January 21st, 2010

Just call me Campbell…

As in the soup, because I made my own cream of mushroom– for a very specific purpose. This week I had my first tuna-noodle casserole. I did not grow up with casseroles. My dad never liked a one-pot meal, and my mom didn’t really care, so I had a childhood free of Durkee French Fried Onions. Frankly, I never liked tuna fish from a can until I was in college, so a tuna casserole was not in my culinary lexicon.

But recently my mother started making them for herself . Maybe she was finally feeling that empty-nest syndrome, or maybe she was hearkening back to her own childhood in the 1950s, filled with tuna-noodle casseroles. Either way she started to rave about them. At first I was appalled; this casserole always sounded like a train wreck to me. But then, as I started thinking about it, and alterations that I would make– tuna-noodle casserole came up in my estimation. So much so, that I had to make one for myself.

Here is what I did:

I sliced and chopped from fresh button mushrooms and sautéed them with an onion. I then made a velouté sauce in the same pan as the mushrooms. You can read about making this sauce here. I threw in a few branches of thyme, and let sauce simmer for a bit.

● **Record set**:
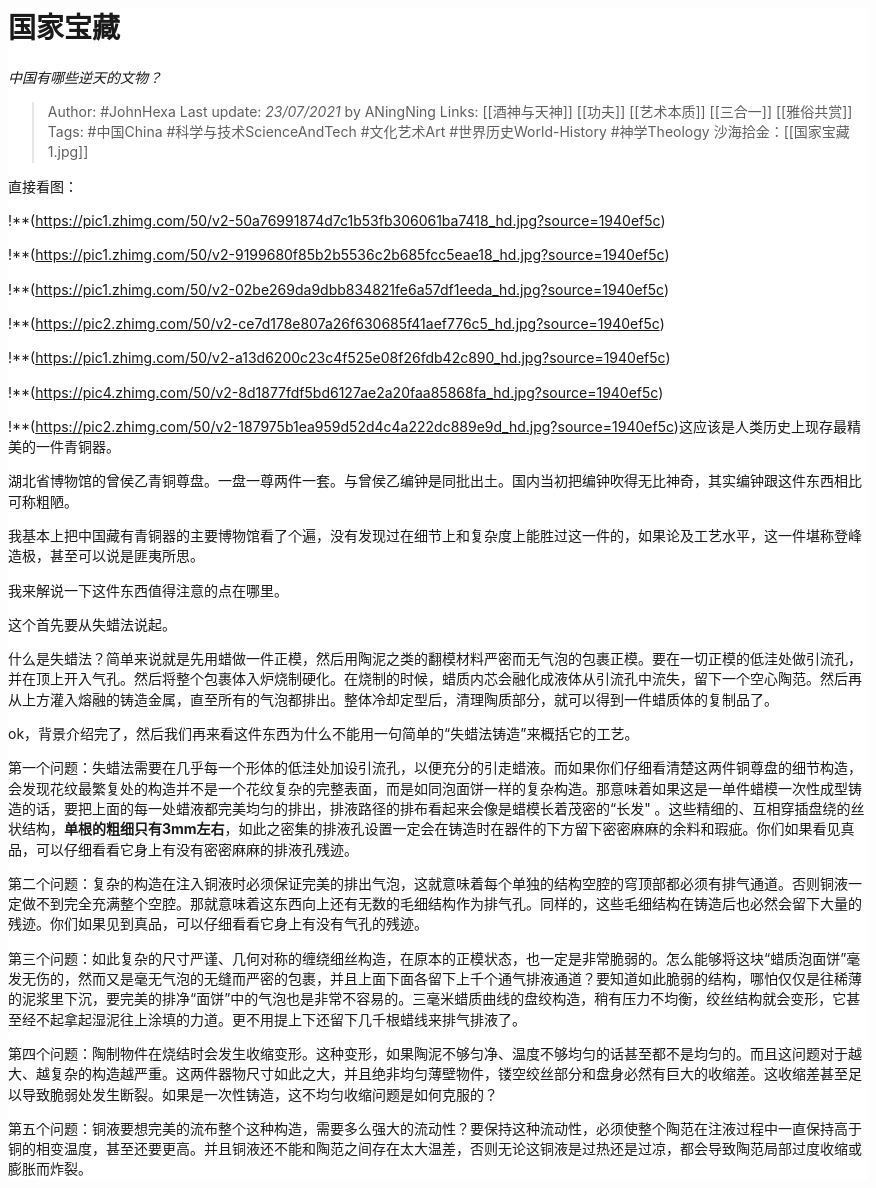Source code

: # 国家宝藏
*中国有哪些逆天的文物？*

> Author: #JohnHexa
Last update: *23/07/2021* by ANingNing
Links: [[酒神与天神]] [[功夫]] [[艺术本质]] [[三合一]] [[雅俗共赏]]
Tags: #中国China #科学与技术ScienceAndTech  #文化艺术Art #世界历史World-History  #神学Theology 
沙海拾金：[[国家宝藏1.jpg]]



直接看图：

!**(https://pic1.zhimg.com/50/v2-50a76991874d7c1b53fb306061ba7418_hd.jpg?source=1940ef5c)  


!**(https://pic1.zhimg.com/50/v2-9199680f85b2b5536c2b685fcc5eae18_hd.jpg?source=1940ef5c)  


!**(https://pic1.zhimg.com/50/v2-02be269da9dbb834821fe6a57df1eeda_hd.jpg?source=1940ef5c)  


!**(https://pic2.zhimg.com/50/v2-ce7d178e807a26f630685f41aef776c5_hd.jpg?source=1940ef5c)  


!**(https://pic1.zhimg.com/50/v2-a13d6200c23c4f525e08f26fdb42c890_hd.jpg?source=1940ef5c)  


!**(https://pic4.zhimg.com/50/v2-8d1877fdf5bd6127ae2a20faa85868fa_hd.jpg?source=1940ef5c)  


!**(https://pic2.zhimg.com/50/v2-187975b1ea959d52d4c4a222dc889e9d_hd.jpg?source=1940ef5c)这应该是人类历史上现存最精美的一件青铜器。

湖北省博物馆的曾侯乙青铜尊盘。一盘一尊两件一套。与曾侯乙编钟是同批出土。国内当初把编钟吹得无比神奇，其实编钟跟这件东西相比可称粗陋。

我基本上把中国藏有青铜器的主要博物馆看了个遍，没有发现过在细节上和复杂度上能胜过这一件的，如果论及工艺水平，这一件堪称登峰造极，甚至可以说是匪夷所思。

我来解说一下这件东西值得注意的点在哪里。

这个首先要从失蜡法说起。

什么是失蜡法？简单来说就是先用蜡做一件正模，然后用陶泥之类的翻模材料严密而无气泡的包裹正模。要在一切正模的低洼处做引流孔，并在顶上开入气孔。然后将整个包裹体入炉烧制硬化。在烧制的时候，蜡质内芯会融化成液体从引流孔中流失，留下一个空心陶范。然后再从上方灌入熔融的铸造金属，直至所有的气泡都排出。整体冷却定型后，清理陶质部分，就可以得到一件蜡质体的复制品了。

ok，背景介绍完了，然后我们再来看这件东西为什么不能用一句简单的“失蜡法铸造”来概括它的工艺。

第一个问题：失蜡法需要在几乎每一个形体的低洼处加设引流孔，以便充分的引走蜡液。而如果你们仔细看清楚这两件铜尊盘的细节构造，会发现花纹最繁复处的构造并不是一个花纹复杂的完整表面，而是如同泡面饼一样的复杂构造。那意味着如果这是一单件蜡模一次性成型铸造的话，要把上面的每一处蜡液都完美均匀的排出，排液路径的排布看起来会像是蜡模长着茂密的“长发" 。这些精细的、互相穿插盘绕的丝状结构，**单根的粗细只有3mm左右**，如此之密集的排液孔设置一定会在铸造时在器件的下方留下密密麻麻的余料和瑕疵。你们如果看见真品，可以仔细看看它身上有没有密密麻麻的排液孔残迹。

第二个问题：复杂的构造在注入铜液时必须保证完美的排出气泡，这就意味着每个单独的结构空腔的穹顶部都必须有排气通道。否则铜液一定做不到完全充满整个空腔。那就意味着这东西向上还有无数的毛细结构作为排气孔。同样的，这些毛细结构在铸造后也必然会留下大量的残迹。你们如果见到真品，可以仔细看看它身上有没有气孔的残迹。

第三个问题：如此复杂的尺寸严谨、几何对称的缠绕细丝构造，在原本的正模状态，也一定是非常脆弱的。怎么能够将这块“蜡质泡面饼”毫发无伤的，然而又是毫无气泡的无缝而严密的包裹，并且上面下面各留下上千个通气排液通道？要知道如此脆弱的结构，哪怕仅仅是往稀薄的泥浆里下沉，要完美的排净“面饼”中的气泡也是非常不容易的。三毫米蜡质曲线的盘绞构造，稍有压力不均衡，绞丝结构就会变形，它甚至经不起拿起湿泥往上涂填的力道。更不用提上下还留下几千根蜡线来排气排液了。

第四个问题：陶制物件在烧结时会发生收缩变形。这种变形，如果陶泥不够匀净、温度不够均匀的话甚至都不是均匀的。而且这问题对于越大、越复杂的构造越严重。这两件器物尺寸如此之大，并且绝非均匀薄壁物件，镂空绞丝部分和盘身必然有巨大的收缩差。这收缩差甚至足以导致脆弱处发生断裂。如果是一次性铸造，这不均匀收缩问题是如何克服的？

第五个问题：铜液要想完美的流布整个这种构造，需要多么强大的流动性？要保持这种流动性，必须使整个陶范在注液过程中一直保持高于铜的相变温度，甚至还要更高。并且铜液还不能和陶范之间存在太大温差，否则无论这铜液是过热还是过凉，都会导致陶范局部过度收缩或膨胀而炸裂。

● **Tasks**:
1. Translate this sentence from the tuna-noodle casserole post above into Spanish: "This week I had my first tuna-noodle casserole."
2. Write out the part of the tuna-noodle casserole post above starting with "Here is what" and going on through "simmer for a bit.".

● **Completed exercise**:
1. Esta semana comí mi primer guiso de atún con fideos.

2.
Here is what I did:

I sliced and chopped from fresh button mushrooms and sautéed them with an onion. I then made a velouté sauce in the same pan as the mushrooms. You can read about making this sauce here. I threw in a few branches of thyme, and let sauce simmer for a bit.